If this is the way that Liverpool are going to play with Carroll in the side then players such as Meireles and the ever impressive Suarez will be wasted. Surely Andy Carroll must see himself as more than a player just to knock the ball on. At the moment he looks more like a poor man's Alan Shearer, elbows and all! No doubt the British media will continue to buidl him up, rubbing their hands with anticipation that they will knock him down in a few months time.

Wednesday, 9 March 2011

Arsenal closer to Orient than Barcelona

Arsenal are billed as the English Barcelona. They are seen as one of the few teams in the world that is similar in it's style of play to Barcelona. Arsenal looked closer to Leyton Orient last night rather than Barcelona.
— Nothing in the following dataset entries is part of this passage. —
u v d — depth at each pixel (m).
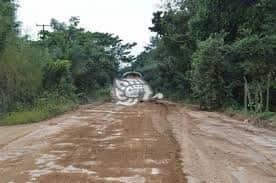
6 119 23.03
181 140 15.89
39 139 16.02
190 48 47.66
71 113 29.14
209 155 12.98
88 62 50.88
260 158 12.84
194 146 14.57
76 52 47.28
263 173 10.77
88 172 10.38
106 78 60.38
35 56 31.95
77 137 16.50
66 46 48.06
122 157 12.31
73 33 54.75
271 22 32.66
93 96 52.34
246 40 31.52
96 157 12.30
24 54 29.38
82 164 11.31
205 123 23.20
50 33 50.50
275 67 30.34
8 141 15.54
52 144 14.73
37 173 10.25
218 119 26.02
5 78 26.55
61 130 18.81
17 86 28.08
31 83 30.41
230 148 14.52
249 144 15.63
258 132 19.55
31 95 30.78
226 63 35.34
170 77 56.69
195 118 26.23
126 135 17.06
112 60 68.50
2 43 24.83
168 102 48.66
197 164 11.50
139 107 36.62
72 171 10.48
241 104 35.97
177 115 28.09
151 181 9.51
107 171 10.48
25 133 17.86
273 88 31.06
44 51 37.50
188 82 50.03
Lionel Messi scored two goals last night at the Nou Camp to take him to a record breaking 33 Champions League goals for Barcelona, that is 2 more than Rivaldo despite only being 23 (6 months younger than me). Barcelona completed 724 passes whilst Arsenal completed 199. Two similar teams?!
Barcelona had 21 attempts on goal, 12 on target. Arsenal had zilch, their goal coming from the head of Sergio Busquets
7 Barcelona players are in the top ten of attempted passes in the Champs League, Arsenla have Jack Wilshere..............in 17th place

The stats go to show the alarming gulf between the two European clubs. Arsenal like to play a pretty game, keeping the ball and probing the opposition defence. That is all well and good against Blackburn and Stoke, Barcelona pose a complete different threat.

Arsene Wenger sold out somewhat last night. Using Rosicky over Arshavin or Bendtner showed that he was attempting to defend more than attack. Clichy and Sagna never attempted to cross the half way line and only once in the 1st half did Arsenal venture forward with any purpose. Many teams have attempted to douse the fire that Barcelona try to light, not many try fight fire with fire. Arsenal lost the game last night, but they also lost dignity. They did not go down fighting, rather with a whimper.

Many fans will look towards the inexplicable sending off of Van Persie. Yet again Arsenal, and the English public will look to hide behind an embarrassing fact that the English game is light years behind the Spanish game. Dani Alves was the outlet for Barcelona from the 1st kick of the game, had he made better choices in the final 3rd, Barca really could have had 6 or 7. Pedro played a lot without the ball, drifting in off the right wing and dragging Clichy inside, allowing Alves to overlap and leave Nasri in his wake. Wilshere and Diaby could not live with the dazzling feet of Iniesta who once again lit up the world with his trickery. Fabregas was as much a bystander as Valdes was throughout the match and would not have enjoyed his homecoming one bit.

I for one am a little more gung-ho and would have liked to have seen two Arsenal strikers on the pitch, maybe 3 with a more conservative outlook later in the game. Mascherano sitting in front of Abidal and Sergio were not tested enough and maybe a three pronged attack of Chamakh, Van Persie and Bendtner would have been more effective.

Ah, Arsenal and Arsene, what could have been!